08. 03. 2018
DIFFERENT PERSPECTIVES OF RESILIENCE: FROM INDIVIDUALS TO CITIES
BY Inês Cândido Silva, Nuno Duarte and Paulo Alberto, EDP distribuição
Resilience is a comprehensive term that refers to a series of mechanisms and processes of adapting and coping which are influenced by the interaction between individuals, social relationships and environmental/community contexts. Resilience is the result of the base adaptive capability of the human systems, operating as they should. Those adaptive systems include, among other things, the ability to problem-solve, the motivation to learn and master new skills, the development of strong and secure relationships, and cultural traditions that foster opportunities for learning, mentoring, social rituals, and other adaptive activities. The concept resilience can be adopted in different fields, such as personal resilience, organizational/collective resilience or urban resilience, among others.
Organizations have a legal and moral obligation to protect and enhance the well-being of their personnel. To achieve this goal, they have the responsibility to take reasonable steps to mitigate predictable risks for health and safety of their employees, including both physical and psychological aspects. Taking steps to mitigate those risks helps organizations to fulfill its duty of care and to improve its overall resilience.
Long-term global resilience strategies could be even more robust if they include human and cultural factors, associated with the participation of local communities, municipalities, emergency managers, critical infrastructures operators and urban planning, as they are complementary partners that can help to enhance operational responders and community’s resilience, to prepare against disasters that may occur.
The adverse physical and psychological effects of stress in operational responders are a foreseeable hazard that must be considered. Such stress can result in both short and long-term negative consequences for the organizations and raise operational risks.
Operational responsibles (at both individual and team levels) in the majority of cases are able to recover from acute stress using their own coping skills and the support from the colleagues and family. Nevertheless, experiencing long and significant distress may signal Posttraumatic Stress Disorder (PTSD), a chronic, disabling stress disorder. In this sense, it is crucial to detect changes in employee’s behavior and to provide him or her professional and psychological support, through either individual or group counseling. Working proactively on operational stress control is a part of organizational culture and social responsibility. Psychological resilience is a key contributor to improve Operational Resilience and nowadays, more and more organizations are establishing programs and offering services to promote it.

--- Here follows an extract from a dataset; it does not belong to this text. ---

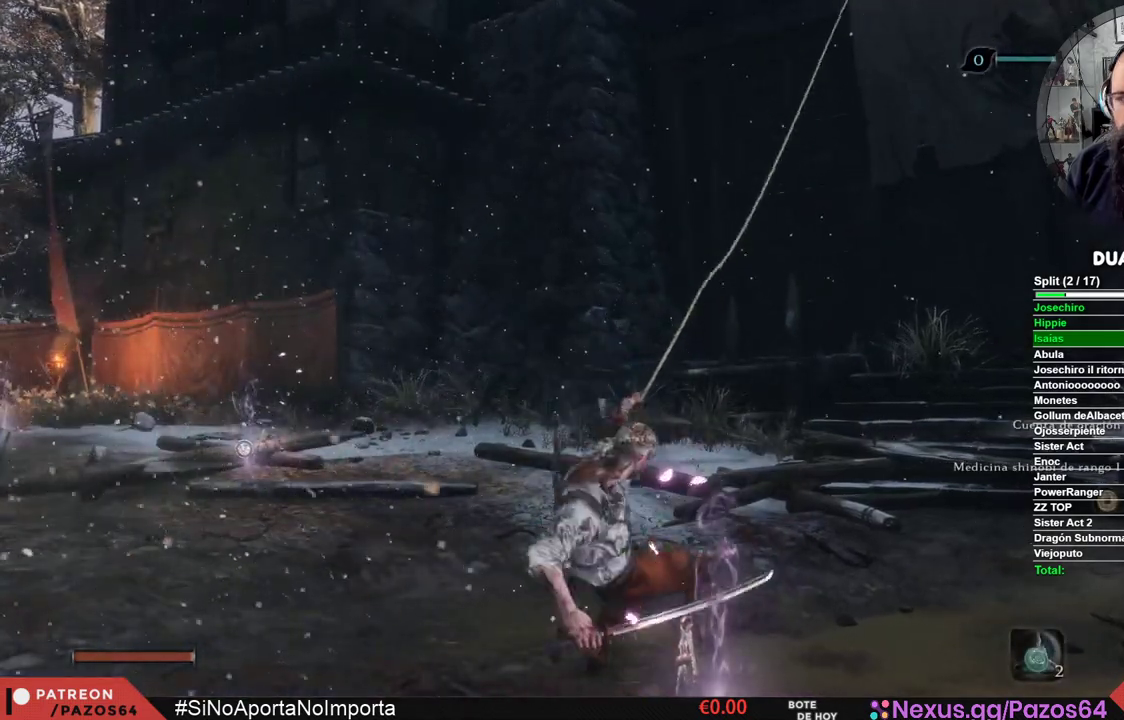
{"buttons": [], "left_stick": "center", "right_stick": "center", "events": []}
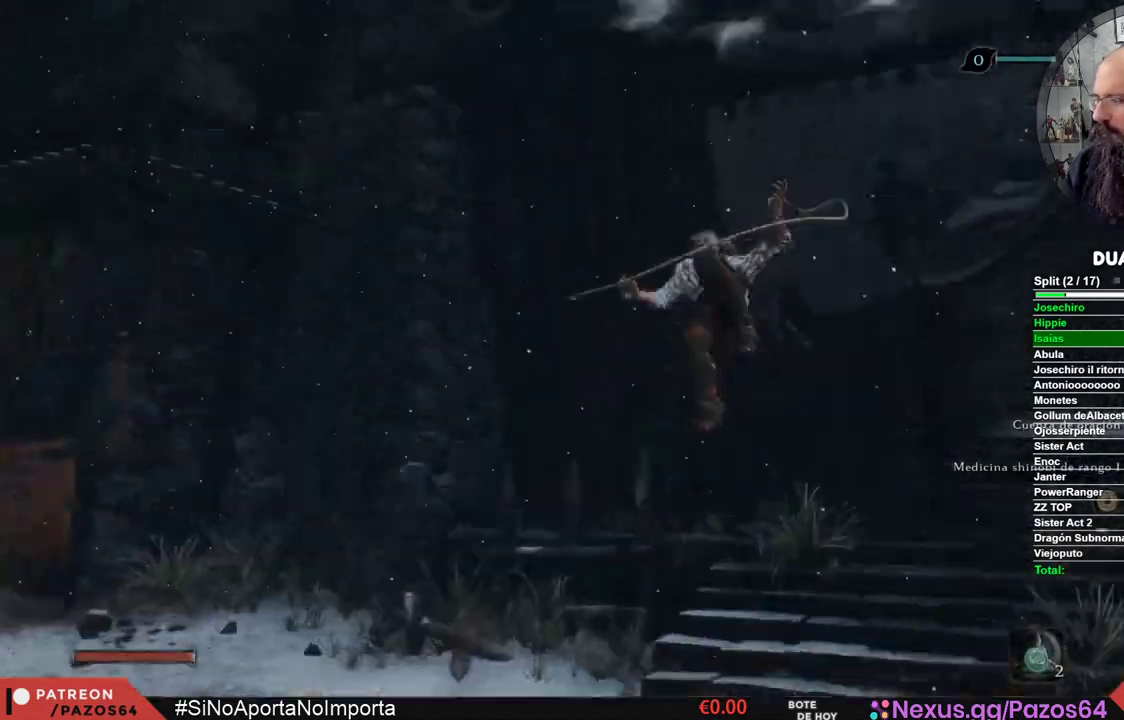
{"buttons": [], "left_stick": "center", "right_stick": "center", "events": []}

A society composed of resilient organizations and groups can easier prepare for, respond to, and recover from adverse situations. It is also important to consider that cities are a very diverse ecosystem, with different cultures, religions, traditions, and that cultural factors can play a very relevant role in determining the way how people response to stress, engage in crisis management and accept disaster relief in an emergency. However, these factors can also negatively impact the professional response to disaster because of the lack of cultural understanding, sensitivity and competencies as well as due to lack of understanding of the cultural background of the victims of a disaster. To go further in this specific topic CARISMAND European Project is developing an interest work (www.carismand.eu).
Today we have more and more technological innovations to cope with the impacts such as the future RESCCUE tool, but the personal and collective resilience is not less important, as in critical moments there is a human who takes a crucial decision.